Карьера неудачника - страница 51



с супругой, из чего Костя заключил, что их встретил в аэропорту если не сам Павловский, то, как минимум, его шофёр, который и препроводил их до квартиры. Мама же сразу обрушила на него водопад своей заботы, забросав тысячей вопросов, на которые он не успевал отвечать. Она же и подтвердила его догадку о шофёре, добавив, однако, что с ним была Елена Матвеевна, «очень милая женщина, Котик, я так и думала, когда говорила с ней по телефону, она очень хорошо отзывается о тебе, ты знаешь, по-моему она неплохо разбирается в людях…». Конец этому монологу положил голос отца, который со свойственной ему грубоватой лаской пророкотал из глубины комнаты: «Мама, хорош кудахтать, ты же утром его увидишь!» Костя попросил дать трубку Лильке, но оказалось, что она в ванной (голос отца: «Не понимаю, что там можно мыть столько времени! Мама, ты бы заглянула к ней – может, она уже растворилась?»). У Кости потеплело на сердце.

В семь часов следующего утра он уже звонил в дверь. Ему открыла радостно-возбуждённая Лилька в ночной сорочке и с расчёской в руке. Пролепетав: «Котик!», она тут же повисла у него на шее. Повзрослела, подумал он – ещё летом она по своей детской привычке обнимала его при встрече всеми четырьмя конечностями, как обезьянка, теперь же просто поджала ноги. Ещё бы: Лилька была уже почти одного с ним роста. Пока он кружил её над полом, она радостно сообщила:

– А мама уже пироги печёт!

В этом сообщении не было никакой необходимости: всю квартиру заполнял аппетитный дух осетинских пирогов с разнообразными начинками, и было слышно, как мама гремит на кухне противнями. Но Костя, чтобы доставить сестре удовольствие, ответил:

– Ух ты! Какие?

– Угадай!

Он втянул воздух.

– Уалибах… Нашчин… И ещё…

– Ещё будет фытчин>23! Твой любимый!

В эту минуту почти одновременно захлопнулась дверца духовки и отворилась дверь ванной, и появились свежевыбритый отец и раскрасневшаяся мама, вытирающая полотенцем припудренные мукой руки, и началась привычная и такая дорогая сердцу куча-мала из неуклюжих объятий, неловких поцелуев, попадающих в те места, которые оказались ближе всего – то в глаз, то в нос, то в подбородок – и бессмысленных, на взгляд постороннего, восклицаний, которыми приветствуют друг друга близкие люди после долгой разлуки.
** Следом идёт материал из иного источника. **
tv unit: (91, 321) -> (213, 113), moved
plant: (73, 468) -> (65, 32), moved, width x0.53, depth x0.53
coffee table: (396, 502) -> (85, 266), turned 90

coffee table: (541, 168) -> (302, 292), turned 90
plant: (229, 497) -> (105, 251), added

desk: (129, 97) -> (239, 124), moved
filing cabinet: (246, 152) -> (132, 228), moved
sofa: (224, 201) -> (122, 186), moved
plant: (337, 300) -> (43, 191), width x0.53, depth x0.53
Потом пили чай в кухне – с мамиными пирогами и домашними разносолами. Мама нежно смотрела на сына, с наслаждением уписывающего за обе щёки её кулинарные шедевры, Лилька то и дело подкладывала что-нибудь ему на тарелку.

– Лена отговаривала меня насчёт пирогов, мол, это лишнее! (Лена – это Елена Матвеевна, догадался Костя). Как же лишнее, говорю? У нас так положено: если в семье случается событие, на столе непременно должны быть три пирога! А она своё: зачем вам, Люба, утруждаться, Галина напечёт пирогов! Нееет, говорю. Таких пирогов ваша Галина вам не испечёт. Да и чего тут утруждаться? Я дома и на сто человек пеку бывает, а тут всего-то…
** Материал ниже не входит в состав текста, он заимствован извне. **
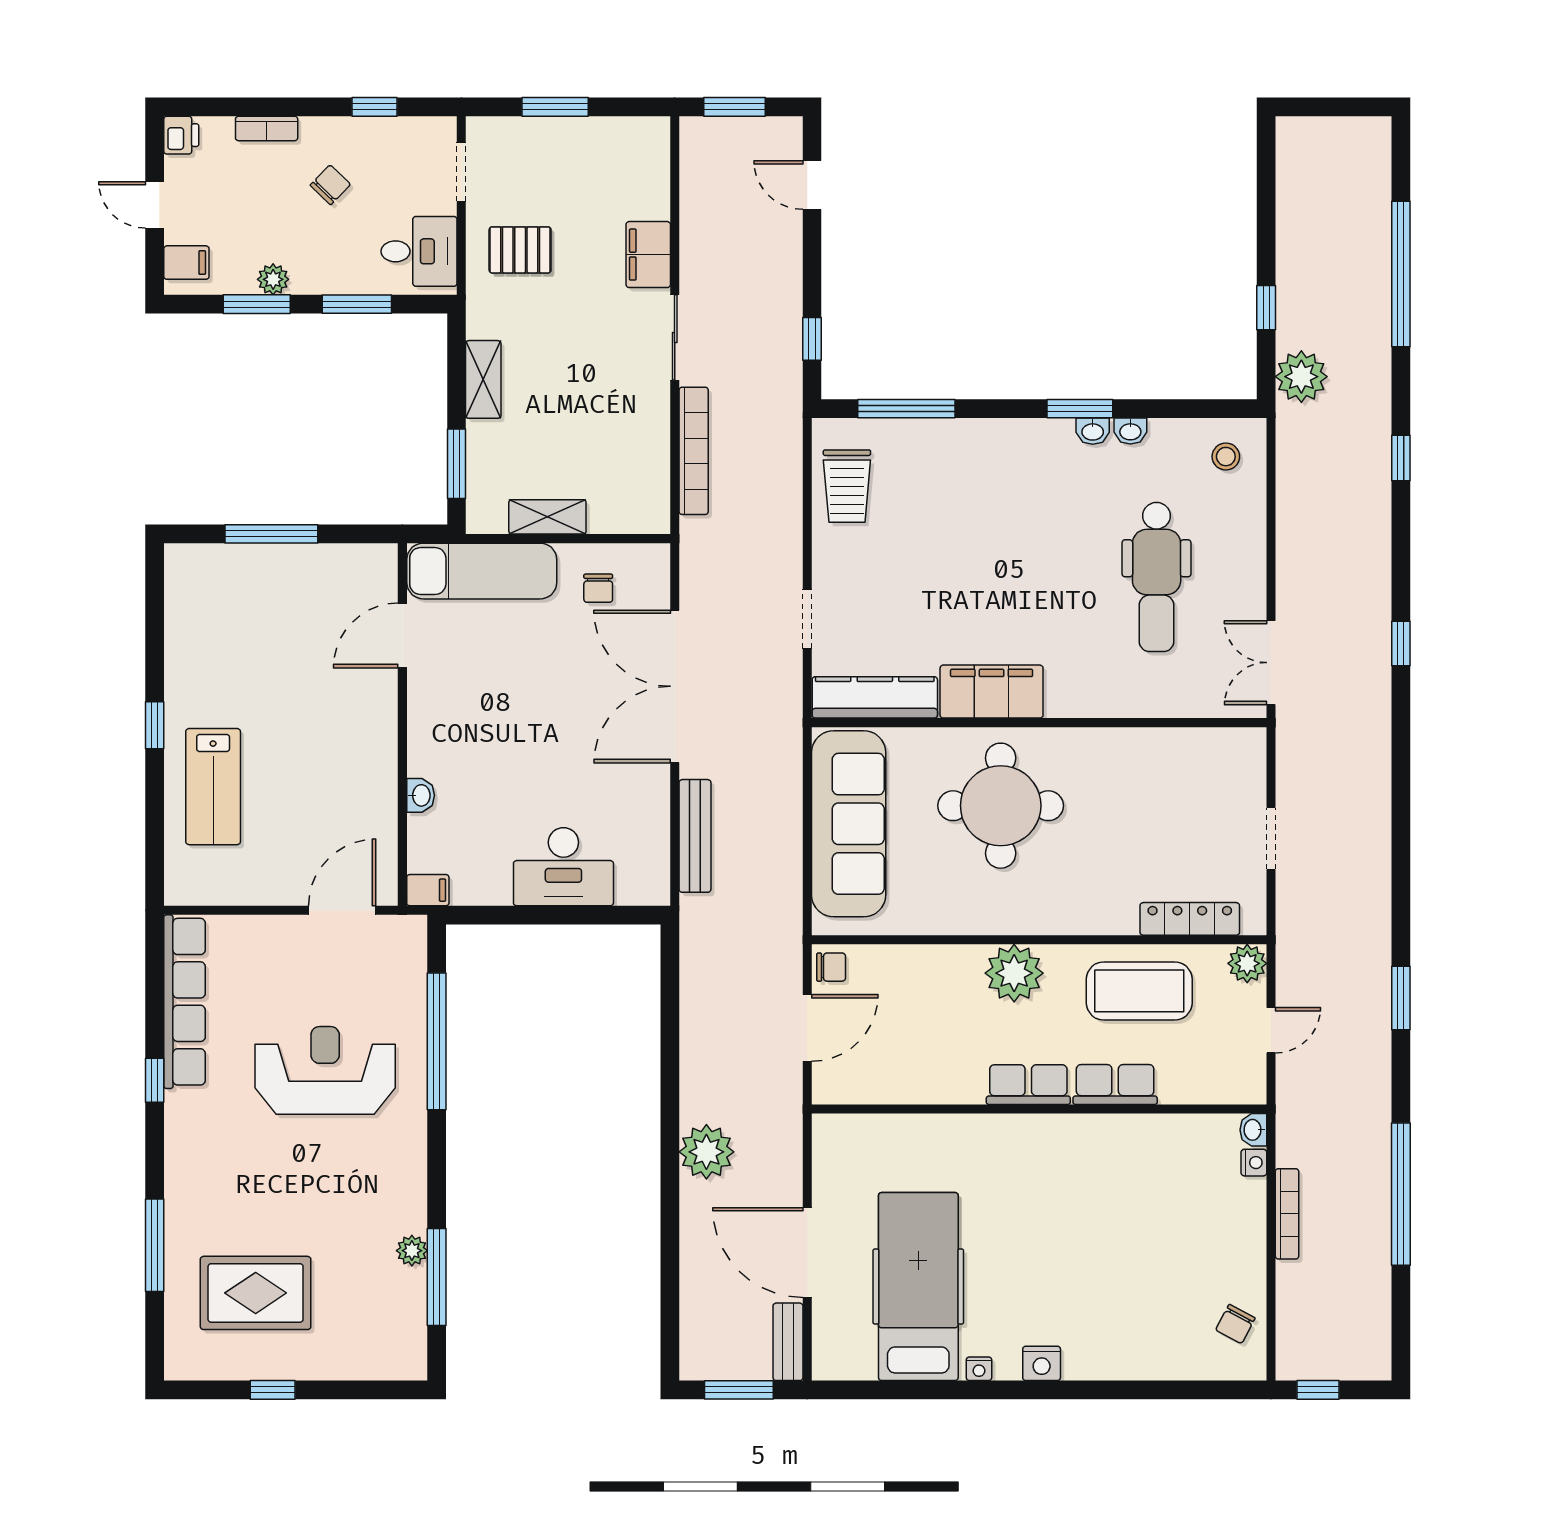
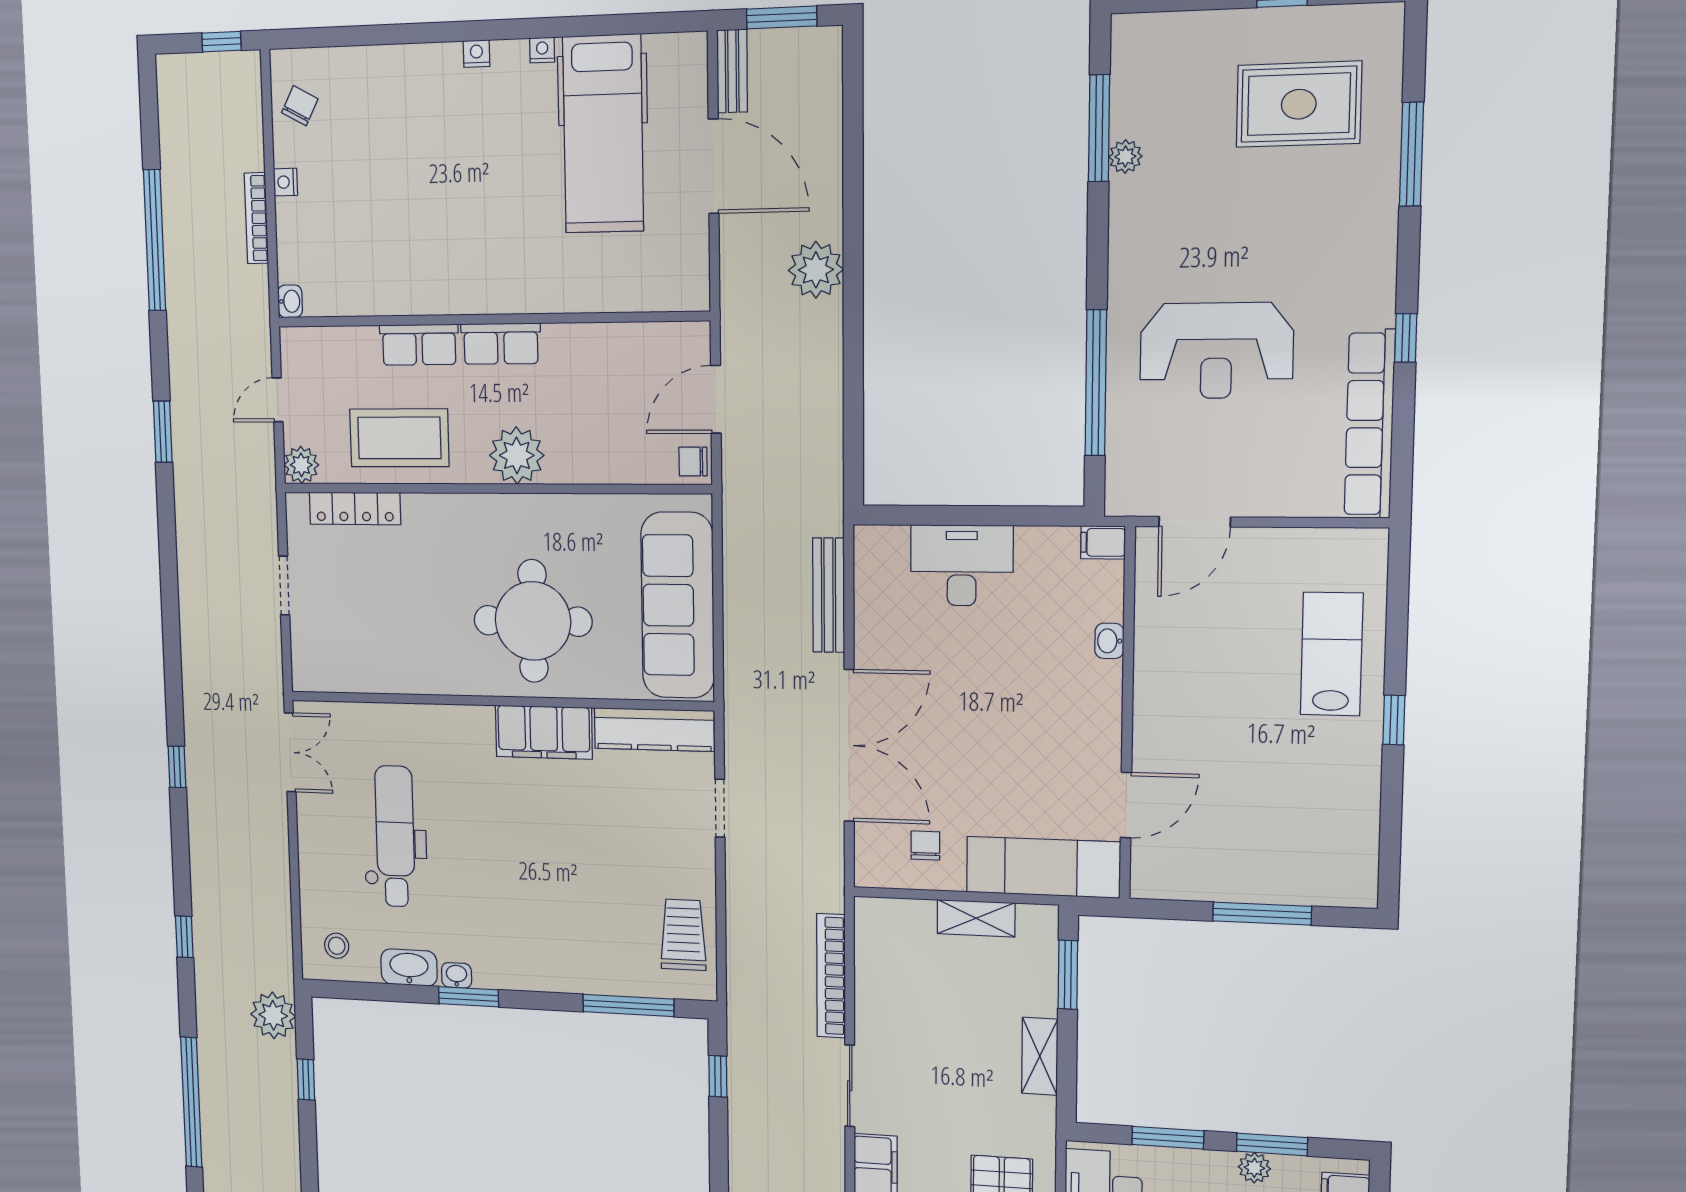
washbasin: (1130, 431) -> (409, 968), width x1.91, depth x1.45
nightstand: (1254, 1163) -> (285, 182), moved
nightstand: (1042, 1363) -> (476, 54), width x0.72, depth x0.74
– Ну и кралю ты, сынок, оторвал! Высший класс! – перебил её отец. – Конечно, это нехорошо, что женишься по необходимости. Но ладно уж, бывает, я понимаю – сам молодой был. Горячий был, жуть! Правда, мама? Это сейчас я уже никуда не гожусь, а по молодости – только держись: плюнешь на него – зашипит! – он бросил красноречивый взгляд вниз и подмигнул.

– Ваха! – укоризненно воскликнула мать. – Здесь ребёнок!

– Ребёнок? Кого это вы сюда привели? – Лилька с делано серьёзным видом огляделась по сторонам.